How to Write Awesome User Stories
In Software engineering, requirements gathering has multiple techniques. User stories are one of the most popular techniques in agile development. It’s a way to document stakeholders’ requirements in an informal manner. The primary focus of a user story is talking about requirements value rather than writing a detailed specification of each functionality. Basically, a user story is a short statement mentioning the potential value that a specific stakeholder believes he/she would achieve from the solution/system. In addition, user stories are always complemented with Acceptance Criteria. Those criteria verify that the proposed designed solution is meeting the stakeholders’ objectives.
This article is describing the components of a user story as well as giving tips to write a good user story.
What is a User Story?
In a nutshell, a user story is a statement describing a feature from the perspective of a specific user of the system. Actually, user stories have the following template:
As a <system user – persona>
, I want to <goal – feature>
, so that I `<reason – business value>
Example: As an anonymous user, I want to create an account on xyz platform, so that I can register as a contributor or subscriber.
Definitely, handing a user story like the above to the dev team is not explanatory enough. It’s missing the most important part of a user story which is**, Acceptance Criteria**, in addition to Edge Cases.
What are User Acceptance Criteria?
Acceptance Criteria is a set of conditions that need to be met, in order to fulfill the user goal. This is where the product owners collaborate with the developers and the QA team to brainstorm on the different conditions. Acceptance Criteria should be covering both perspectives; business and technical.
Example: As an anonymous user, I want to learn about xyz platform.
Tips for Writing Good User Stories
Epics are good for a start
An epic is a large user story that can be broken into smaller user stories using the checklist defined above. Epics are high-level features or headlines in the system; they can be easily defined in the early stage of product backlog creation. Then, they can be broken down over sprints.
Example: As an anonymous user, I want to learn about xyz platform.
Acceptance Criteria key success factor to done definition
Providing clear conditions that describe how the user story will be done from the perspective of the customer or the product owner, is essential for the team to develop it. Quality team use these criteria to generate test cases; so they need to detailed and concise.

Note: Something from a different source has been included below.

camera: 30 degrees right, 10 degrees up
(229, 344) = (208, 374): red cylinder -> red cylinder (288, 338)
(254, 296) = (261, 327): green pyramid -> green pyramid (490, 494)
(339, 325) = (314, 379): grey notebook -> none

Business Value should be there
Having the business value in the user story body is debatable in some cases. However, it plays an important role in explaining to the team why is this user story a feature to the customer and what does he want to achieve with? Adding the purpose of the story brings up a healthy discussion of “I don’t believe that the <want to…>
part fulfills the <so that I…>
part. This is where we face the challenge of implementing what the customer wants not what he needs.

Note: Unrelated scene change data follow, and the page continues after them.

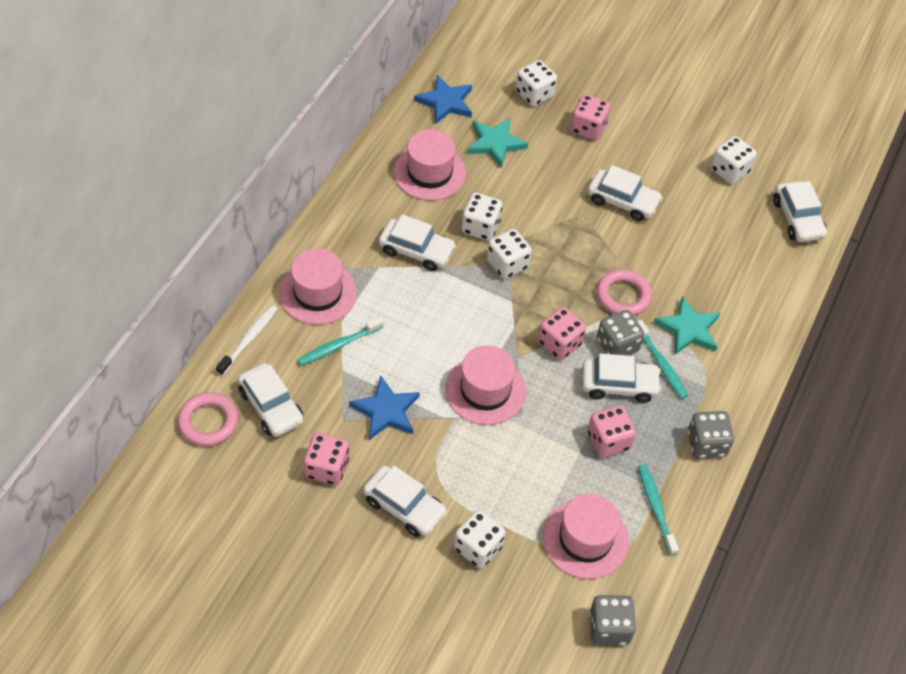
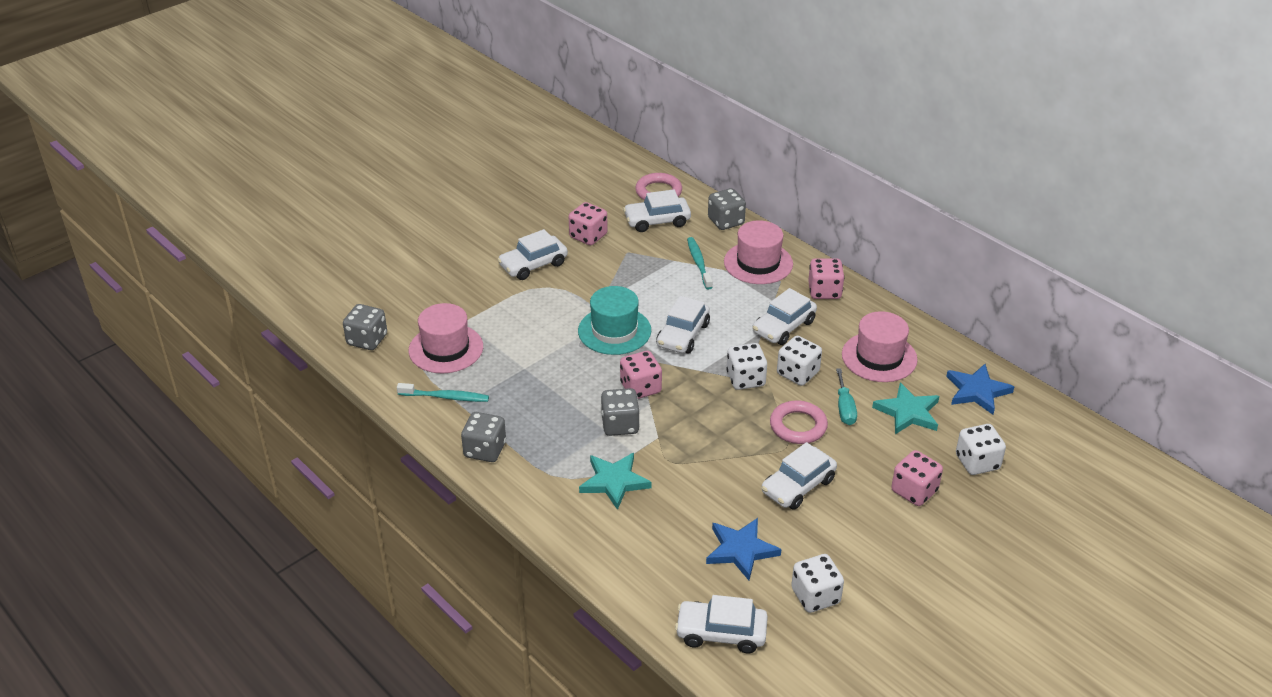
camera: 115 degrees right, 15 degrees down
(249, 339) = (726, 221): white toothbrush -> grey dice
(386, 411) = (623, 274): blue star -> blue star (741, 550)
(478, 547) = (476, 292): white dice -> none
(485, 390) = (614, 331): pink hat -> turquoise hat
(511, 186) = (844, 408): none -> turquoise screwdriver
(608, 441) = (525, 388): pink dice -> pink dice (824, 291)
(618, 385) = (577, 412): white car -> white car (683, 335)
(623, 296) = (675, 447): pink ring -> pink ring (798, 426)
(661, 364) = (584, 448): turquoise toothbrush -> none

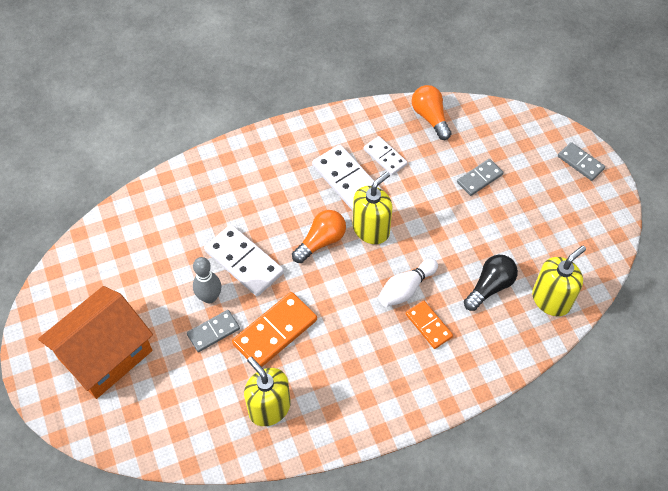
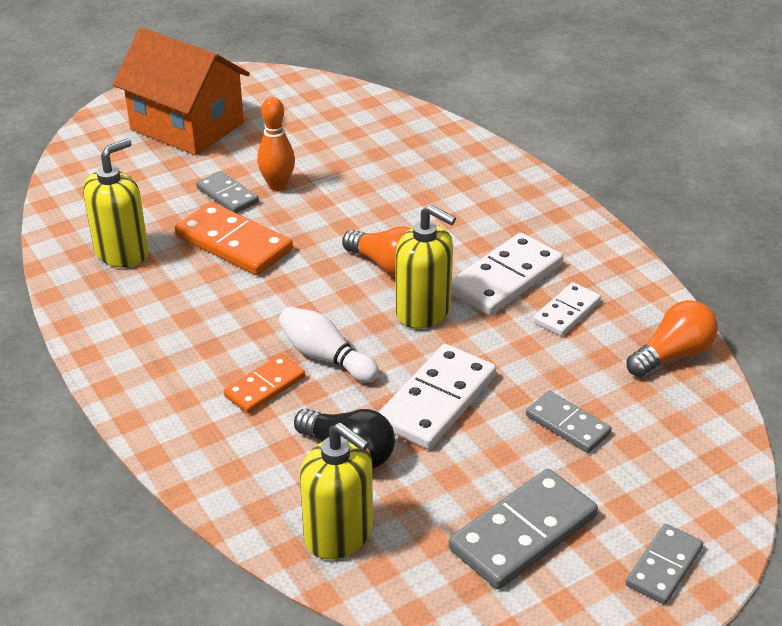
camera: 80 degrees right, 20 degrees down
(209, 297) = (277, 185): grey bowling pin -> orange bowling pin
(244, 262) = (337, 205): white domino -> white domino (437, 401)
(555, 215) = (523, 532): none -> grey domino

Example: As a subscriber user, I want to view product trade information so that I can decide on which product to invest.
Acceptance Criteria ONLY are not enough
We need to enrich our user stories acceptance criteria with workflow diagrams, storyboards, wireframes, mockups or other techniques in order to visualize the product functionality. To be able to create a great user experience (UX), product owners need to support user stories with visual design techniques as part of the user story acceptance criteria.
Actually, those techniques play an important role in clarifying the written criteria especially when the end product is a portal or website, they ensure consistency of the design across the pages.